Some highlights: Himalayan
glaciers are receding in a similar way as
glaciers in other mountain ranges at low
latitudes. Many glaciers in these areas
could, at current rates of global warming,
disappear within the coming decades.
Half a billion people
in the Himalaya-Hindu-Kush region and a
quarter billion downstream who rely on glacial
melt waters could be seriously affected.
The current trends in
glacial melt suggest that the Ganga, Indus,
Brahmaputra and other rivers that criss-cross
the northern Indian plain may become seasonal
rivers in the near future as a consequence
of climate change with important ramifications
for poverty and the economies in the region.
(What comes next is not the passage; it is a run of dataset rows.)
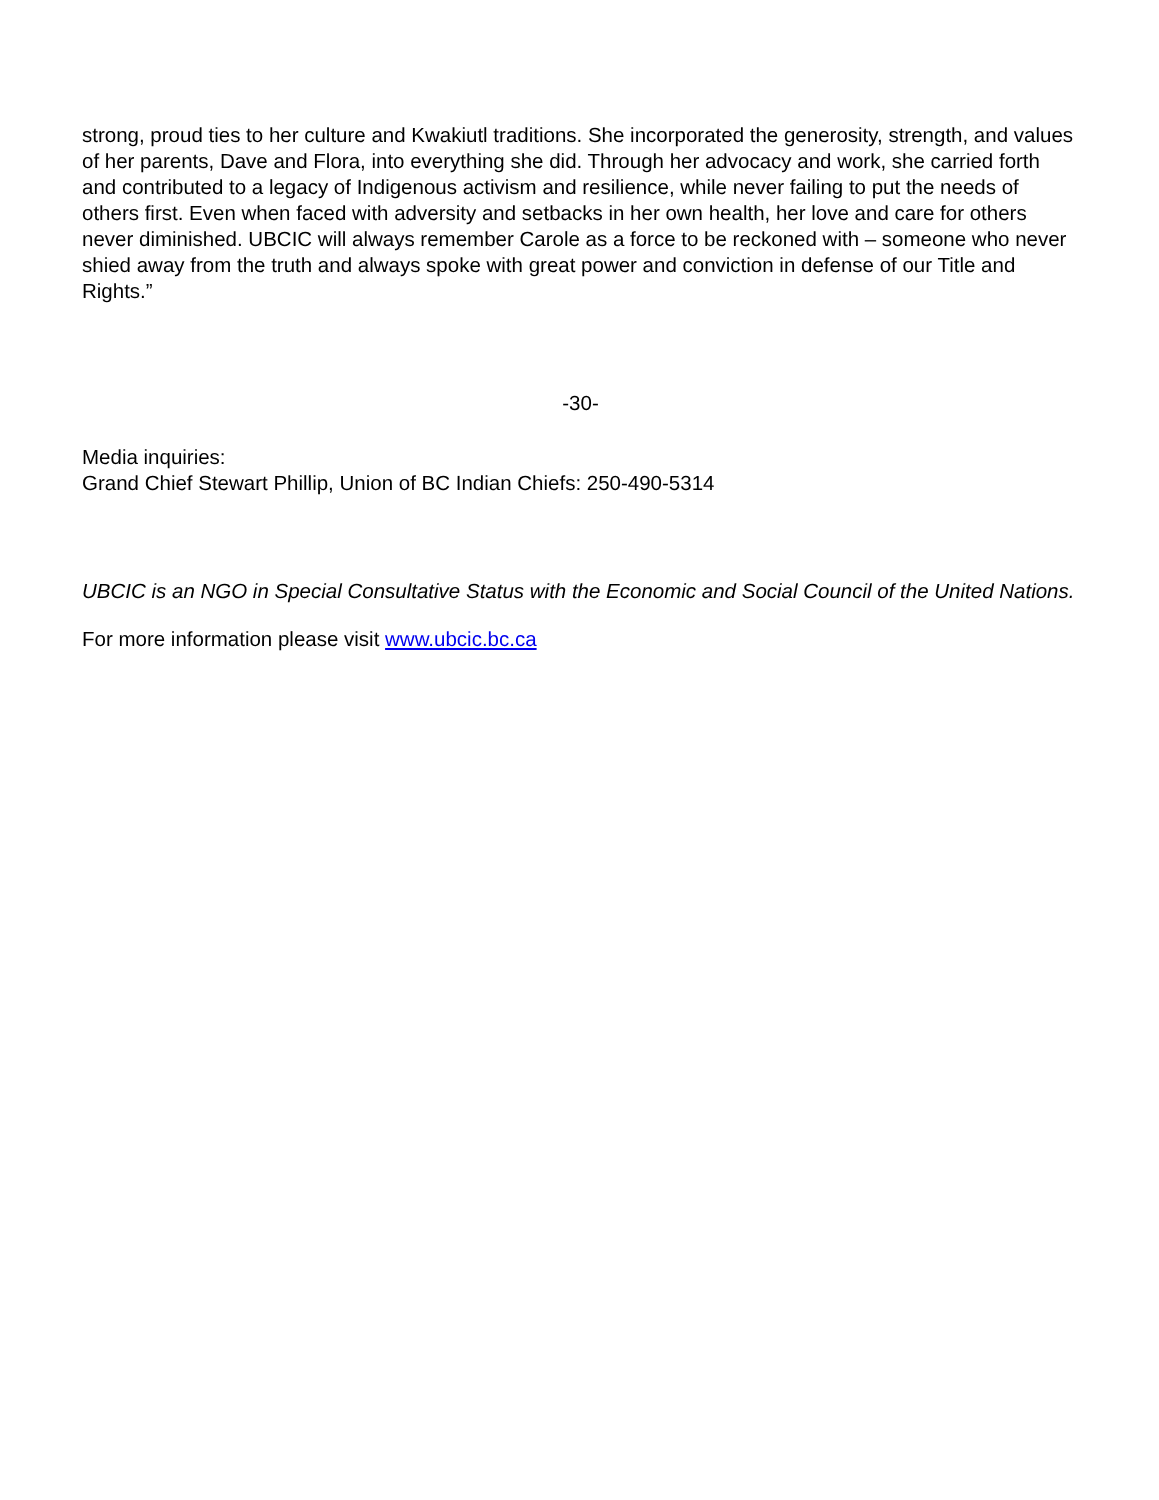strong, proud ties to her culture and Kwakiutl traditions. She incorporated the generosity, strength, and values of her parents, Dave and Flora, into everything she did. Through her advocacy and work, she carried forth and contributed to a legacy of Indigenous activism and resilience, while never failing to put the needs of others first. Even when faced with adversity and setbacks in her own health, her love and care for others never diminished. UBCIC will always remember Carole as a force to be reckoned with – someone who never shied away from the truth and always spoke with great power and conviction in defense of our Title and Rights.”
-30-
Media inquiries:
Grand Chief Stewart Phillip, Union of BC Indian Chiefs: 250-490-5314
UBCIC is an NGO in Special Consultative Status with the Economic and Social Council of the United Nations.
For more information please visit www.ubcic.bc.ca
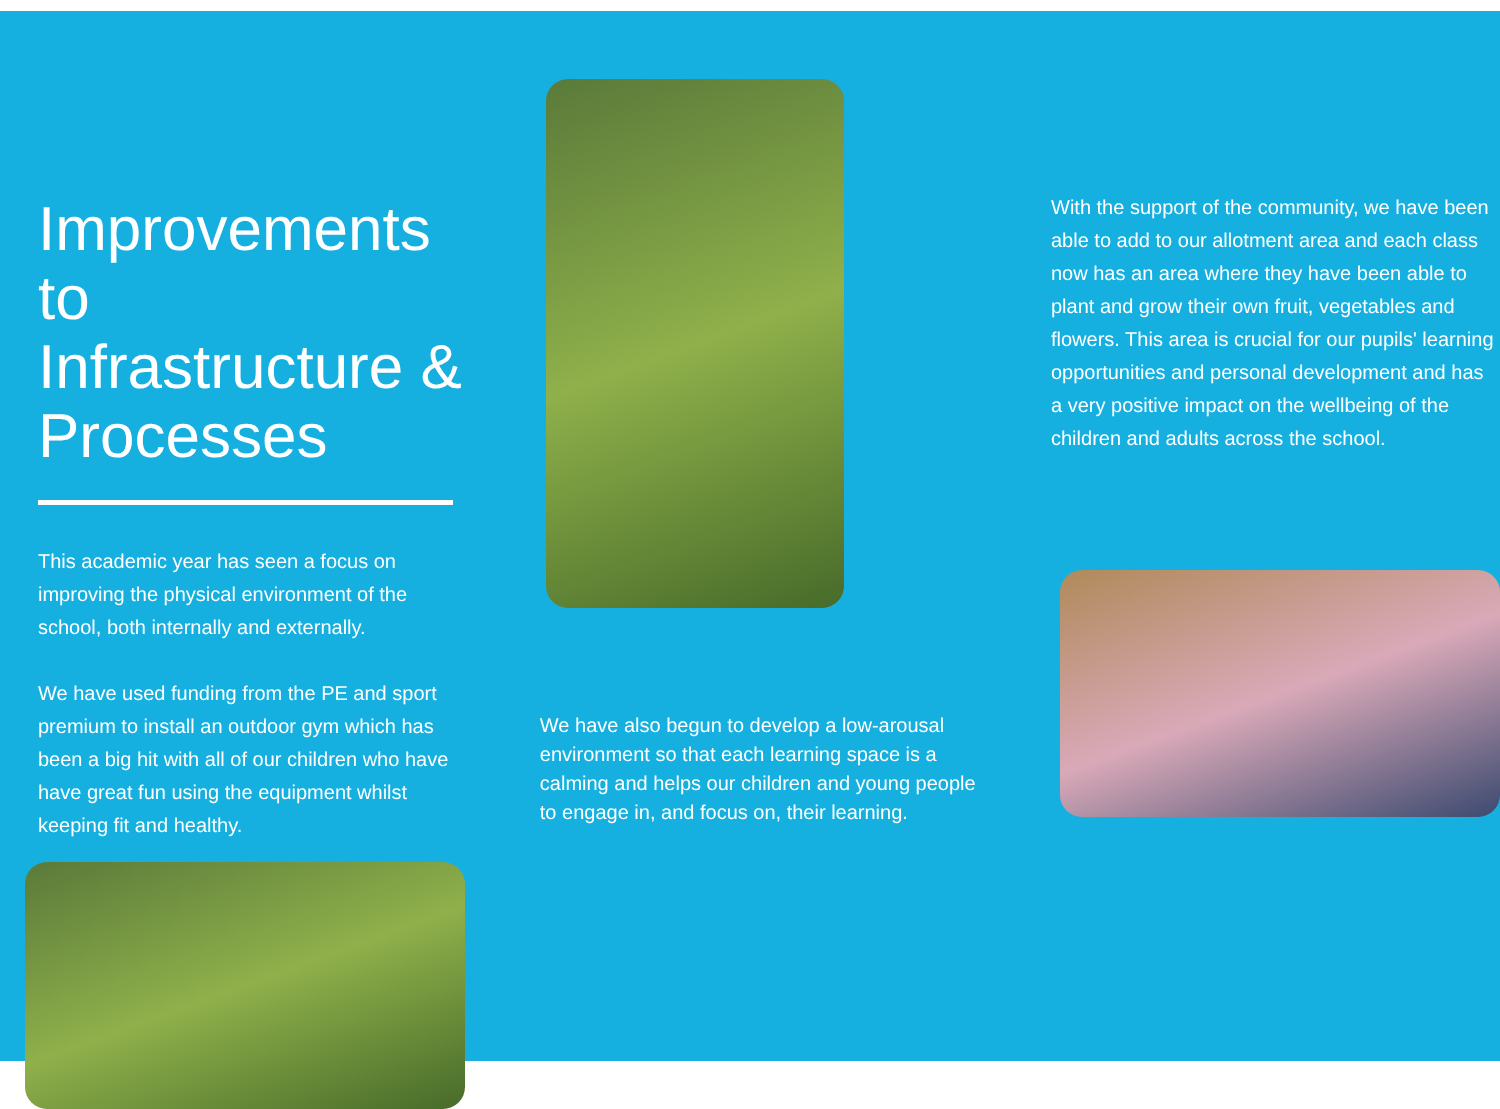Improvements to Infrastructure & Processes
This academic year has seen a focus on improving the physical environment of the school, both internally and externally.
We have used funding from the PE and sport premium to install an outdoor gym which has been a big hit with all of our children who have have great fun using the equipment whilst keeping fit and healthy.
We have also begun to develop a low-arousal environment so that each learning space is a calming and helps our children and young people to engage in, and focus on, their learning.
With the support of the community, we have been able to add to our allotment area and each class now has an area where they have been able to plant and grow their own fruit, vegetables and flowers. This area is crucial for our pupils' learning opportunities and personal development and has a very positive impact on the wellbeing of the children and adults across the school.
North America: "Heavily-utilized
water systems of the western US and Canada,
such as the Columbia River, that rely on
capturing snowmelt runoff will be especially
vulnerable," says the Fourth report
of IPCC Working Group II.
A two degree C warming
by the 2040s is likely to lead to sharply
reduced summer flows coinciding with sharply
rising demand.
The report estimates
that Portland, Oregon will by then require
over 26 million additional cubic meters
of water as a result of climate change and
population growth.
This will coincide with
a fall in summer supplies from the Columbia
River by an estimated five million cubic
meters.
Meanwhile, just over
40 per cent of the supply to southern California
is likely to be vulnerable by the 2020s
due to warming triggering losses of the
Sierra Nevada and Colorado River basin snow
pack.
In Latin America, the
IPCC warns of a melting of most tropical
glaciers in the near future (2020-2030).
The glacier retreat trend reported in the
Third Assessment Report of the IPCC is continuing
and reaching critical conditions in Bolivia,
Peru, Colombia and Ecuador.
Recent studies indicate
that most of the South American glaciers
from Colombia to Chile and Argentina (up
to 25ºS) are drastically reducing their
volume at an accelerated rate. Changes in
temperature and humidity are the primary
cause for the observed glacier retreat during
the 2nd half of the 20th century in the
tropical Andes. In the next 15 years inter-tropical
glaciers are very likely to disappear, affecting
water availability and hydropower generation.